▸ **YOUR ASSIGNMENT**: Scan the entries for lines with the word "vida" and copy those lines.

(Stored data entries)
== Segment start ==
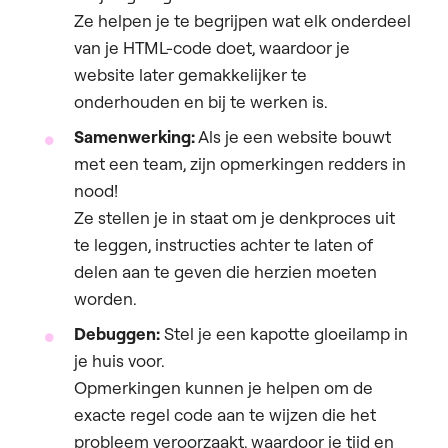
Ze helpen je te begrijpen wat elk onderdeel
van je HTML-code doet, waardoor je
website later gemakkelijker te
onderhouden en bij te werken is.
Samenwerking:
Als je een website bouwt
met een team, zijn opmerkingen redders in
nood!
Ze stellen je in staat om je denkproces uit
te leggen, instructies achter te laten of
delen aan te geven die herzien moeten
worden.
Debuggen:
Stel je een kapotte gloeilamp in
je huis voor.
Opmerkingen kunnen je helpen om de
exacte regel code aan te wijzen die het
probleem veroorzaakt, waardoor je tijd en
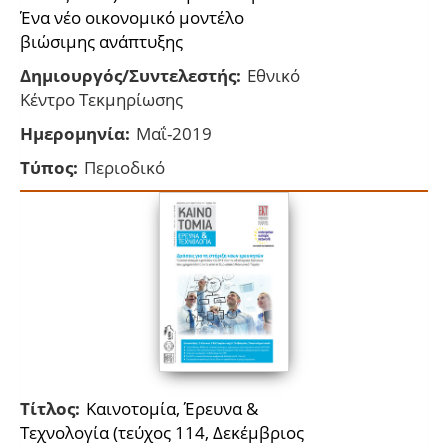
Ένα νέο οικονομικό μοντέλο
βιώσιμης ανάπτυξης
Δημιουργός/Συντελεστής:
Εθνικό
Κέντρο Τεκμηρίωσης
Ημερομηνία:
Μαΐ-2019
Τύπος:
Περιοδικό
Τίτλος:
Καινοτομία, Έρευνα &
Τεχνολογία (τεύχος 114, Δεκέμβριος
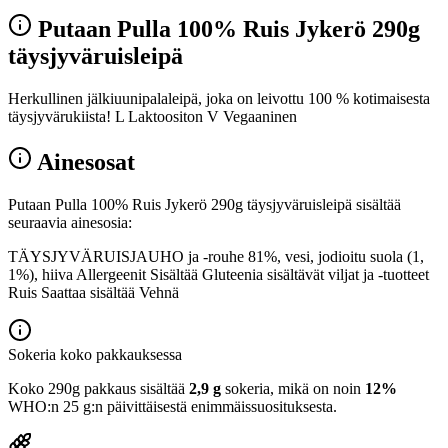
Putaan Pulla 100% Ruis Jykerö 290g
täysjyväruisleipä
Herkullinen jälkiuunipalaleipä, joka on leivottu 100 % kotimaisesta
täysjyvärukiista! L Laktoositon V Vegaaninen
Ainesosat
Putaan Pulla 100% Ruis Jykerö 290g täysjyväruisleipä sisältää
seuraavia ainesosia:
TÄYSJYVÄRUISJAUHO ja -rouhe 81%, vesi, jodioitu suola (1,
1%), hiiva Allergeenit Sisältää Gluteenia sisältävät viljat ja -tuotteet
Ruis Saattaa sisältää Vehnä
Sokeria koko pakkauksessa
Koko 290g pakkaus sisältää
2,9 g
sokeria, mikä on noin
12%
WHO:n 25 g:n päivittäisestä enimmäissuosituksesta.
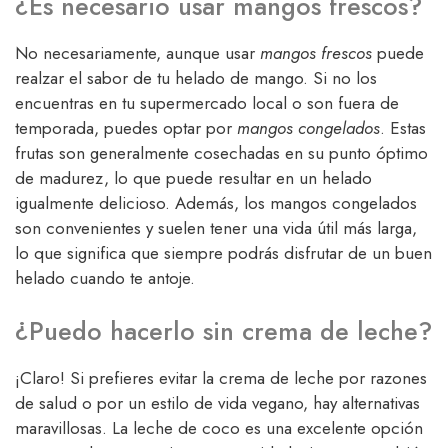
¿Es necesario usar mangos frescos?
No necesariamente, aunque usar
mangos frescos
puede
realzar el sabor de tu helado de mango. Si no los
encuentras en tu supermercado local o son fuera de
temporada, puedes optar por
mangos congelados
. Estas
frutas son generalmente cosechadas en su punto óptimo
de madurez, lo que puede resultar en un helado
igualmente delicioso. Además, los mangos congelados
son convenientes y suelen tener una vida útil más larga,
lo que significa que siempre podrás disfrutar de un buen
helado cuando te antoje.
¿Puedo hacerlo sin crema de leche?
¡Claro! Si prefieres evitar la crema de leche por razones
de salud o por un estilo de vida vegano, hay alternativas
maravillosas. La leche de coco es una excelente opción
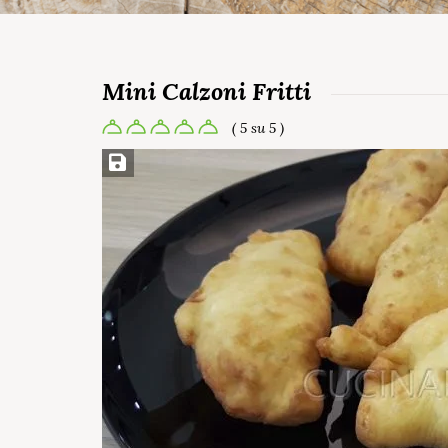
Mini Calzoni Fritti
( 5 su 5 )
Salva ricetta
== Segment end ==
▸ **ANSWER BELOW**:
son convenientes y suelen tener una vida útil más larga,
de salud o por un estilo de vida vegano, hay alternativas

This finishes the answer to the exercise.